Bank of England raises rates by half-point to tame inflation
The Bank of England raised interest rates by half a percentage point Thursday, marking its biggest interest rate increase in more than 27 years as it seeks to tame accelerating inflation driven by the fallout from Russia’s invasion of Ukraine.
The increase pushes the bank’s key interest rate to 1.75%, the highest since the depths of the global financial crisis in December 2008. Most economists expected the hike after Gov. Andrew Bailey said two weeks ago that the United Kingdom’s central bank would “act forcefully” if the inflation picture worsened.
The Bank of England has been criticized for moving too slowly to combat inflation, which accelerated to a 40-year high of 9.4% in June and has driven a cost-of-living crisis. While the central bank has approved five consecutive rate increases since December, none has been more than a quarter-point.
By contrast, the U.S. Federal Reserve increased its key rate by three-quarters of a point in each of the past two months to a range of 2.25% to 2.5%. Even the European Central Bank’s first increase in 11 years was a larger-than-expected half-point hike last month.
“After a number of central banks across the world have picked up the pace of their tightening cycle, the Bank of England is starting to look like something of a laggard when it comes to raising rates,” said Luke Bartholomew, senior economist at abrdn. “We expect this impression to be somewhat corrected … with the bank hiking interest rates by half a percent.”
The last time the U.K. approved a similar rate increase was December 1994, when interest rate decisions were still made by the government’s treasury chief in consultation with the central bank governor.

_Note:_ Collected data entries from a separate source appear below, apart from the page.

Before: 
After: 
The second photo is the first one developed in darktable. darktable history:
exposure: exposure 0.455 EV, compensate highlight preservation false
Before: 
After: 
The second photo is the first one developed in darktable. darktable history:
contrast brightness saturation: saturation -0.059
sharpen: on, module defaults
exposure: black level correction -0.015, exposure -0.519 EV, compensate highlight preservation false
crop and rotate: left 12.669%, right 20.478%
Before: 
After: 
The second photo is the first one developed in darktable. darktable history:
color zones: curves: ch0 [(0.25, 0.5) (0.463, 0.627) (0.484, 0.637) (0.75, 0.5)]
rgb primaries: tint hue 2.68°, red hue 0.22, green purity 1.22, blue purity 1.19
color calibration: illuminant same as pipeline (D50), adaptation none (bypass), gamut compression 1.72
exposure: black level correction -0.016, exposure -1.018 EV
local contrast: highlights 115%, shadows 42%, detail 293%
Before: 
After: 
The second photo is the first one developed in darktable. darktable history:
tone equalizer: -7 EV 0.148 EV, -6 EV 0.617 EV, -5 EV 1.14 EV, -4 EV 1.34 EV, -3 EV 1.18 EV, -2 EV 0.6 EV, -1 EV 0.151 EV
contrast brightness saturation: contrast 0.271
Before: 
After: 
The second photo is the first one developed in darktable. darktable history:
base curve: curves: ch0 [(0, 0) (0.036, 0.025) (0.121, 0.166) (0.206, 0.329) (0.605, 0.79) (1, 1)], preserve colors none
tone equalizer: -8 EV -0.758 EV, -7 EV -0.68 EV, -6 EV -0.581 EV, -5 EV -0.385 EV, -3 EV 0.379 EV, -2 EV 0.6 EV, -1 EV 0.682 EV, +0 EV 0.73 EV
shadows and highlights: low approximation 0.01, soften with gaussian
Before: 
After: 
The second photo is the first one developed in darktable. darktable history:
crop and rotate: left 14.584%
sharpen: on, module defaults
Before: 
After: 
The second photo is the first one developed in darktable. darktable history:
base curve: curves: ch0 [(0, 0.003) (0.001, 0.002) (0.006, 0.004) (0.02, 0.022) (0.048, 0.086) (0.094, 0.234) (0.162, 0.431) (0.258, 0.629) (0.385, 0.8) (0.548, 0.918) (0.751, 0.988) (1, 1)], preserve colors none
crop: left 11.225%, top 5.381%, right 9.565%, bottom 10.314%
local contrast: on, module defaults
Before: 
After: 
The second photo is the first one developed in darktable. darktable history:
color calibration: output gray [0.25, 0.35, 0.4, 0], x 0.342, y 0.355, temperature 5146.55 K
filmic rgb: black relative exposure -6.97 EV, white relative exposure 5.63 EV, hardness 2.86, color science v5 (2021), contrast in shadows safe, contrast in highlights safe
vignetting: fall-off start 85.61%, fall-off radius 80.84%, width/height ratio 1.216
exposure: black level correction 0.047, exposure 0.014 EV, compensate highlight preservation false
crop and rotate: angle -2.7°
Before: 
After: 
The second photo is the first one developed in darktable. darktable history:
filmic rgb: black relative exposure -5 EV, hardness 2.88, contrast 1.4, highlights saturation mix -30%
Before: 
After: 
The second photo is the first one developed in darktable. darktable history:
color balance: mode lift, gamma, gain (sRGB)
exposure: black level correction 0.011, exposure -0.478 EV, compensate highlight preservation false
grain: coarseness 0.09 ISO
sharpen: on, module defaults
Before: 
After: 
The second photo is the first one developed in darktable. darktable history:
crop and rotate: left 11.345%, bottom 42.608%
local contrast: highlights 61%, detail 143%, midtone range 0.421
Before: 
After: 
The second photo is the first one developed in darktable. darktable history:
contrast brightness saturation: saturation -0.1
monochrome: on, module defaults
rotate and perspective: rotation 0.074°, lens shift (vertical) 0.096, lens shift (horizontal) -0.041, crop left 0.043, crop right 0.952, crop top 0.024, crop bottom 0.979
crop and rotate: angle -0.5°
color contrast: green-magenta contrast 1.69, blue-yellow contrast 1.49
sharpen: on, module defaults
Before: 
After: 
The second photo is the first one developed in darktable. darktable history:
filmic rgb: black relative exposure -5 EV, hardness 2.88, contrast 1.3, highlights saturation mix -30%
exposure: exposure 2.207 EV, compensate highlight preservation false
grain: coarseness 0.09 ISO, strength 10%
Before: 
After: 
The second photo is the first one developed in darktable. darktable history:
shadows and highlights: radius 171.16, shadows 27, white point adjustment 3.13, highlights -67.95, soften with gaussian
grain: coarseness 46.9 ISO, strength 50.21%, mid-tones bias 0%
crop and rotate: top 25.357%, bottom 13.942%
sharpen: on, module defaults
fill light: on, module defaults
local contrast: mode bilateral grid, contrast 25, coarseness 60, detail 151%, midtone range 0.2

Central banks worldwide are struggling to control surging inflation without tipping economies into recession that were just beginning to recover from the coronavirus pandemic. Higher interest rates raise borrowing costs for consumers, businesses and the government, which tends to reduce spending and ease rising prices. But such moves are also likely to slow economic growth.
The International Monetary Fund last week cut its outlook for global economic growth, citing higher-than-expected inflation, continuing COVID-19 outbreaks in China and further effects from the war in Ukraine. The U.K. economy is likely to expand just 0.5% next year, the slowest growth rate among the world’s advanced economies, the IMF said.
The landscape is especially complicated for central banks because many of the factors driving inflation are beyond their control, particularly food and energy prices that have soared due to uncertainty surrounding Russia’s invasion.
But those external pressures are now becoming embedded in the U.K. economy, with public- and private-sector workers demanding wage increases to prevent inflation from eroding their living standards.
“This explains why at the MPC’s last meeting we adopted language which made clear that if we see signs of greater persistence of inflation, and price and wage setting would be such signs, we will have to act forcefully,” Bailey said in speech last month. “In simple terms, this means that a 50 basis point increase will be among the choices on the table when we next meet.”
The Bank of England predicted Thursday that inflation will reach over 13% in the final three months of the year and remain “very elevated” for much of 2023.
“With gas prices continuing to reach record levels, both households and businesses will see large increases in their energy bills throughout the winter and into 2023,” said Jack Leslie, senior economist at the Resolution Foundation, a think tank focused on the living standards of low- and middle-income families. “How long this high inflation will last is hugely uncertain, but the cost-of-living crisis looks set to last longer and hit households harder than previously anticipated.”
But even with all the pressure for a big increase in interest rates, some economists think the Bank of England will remain cautious as it seeks to protect economic growth.
Dean Turner, an economist at UBS Global Wealth Management, said he is sure the bank will raise rates, just not by how much.
“What is a central banker to do?” he asked. “Should they be prioritizing current inflation, most of which is driven by factors beyond the control of the Bank of England, or the faltering growth backdrop? I do not envy them.”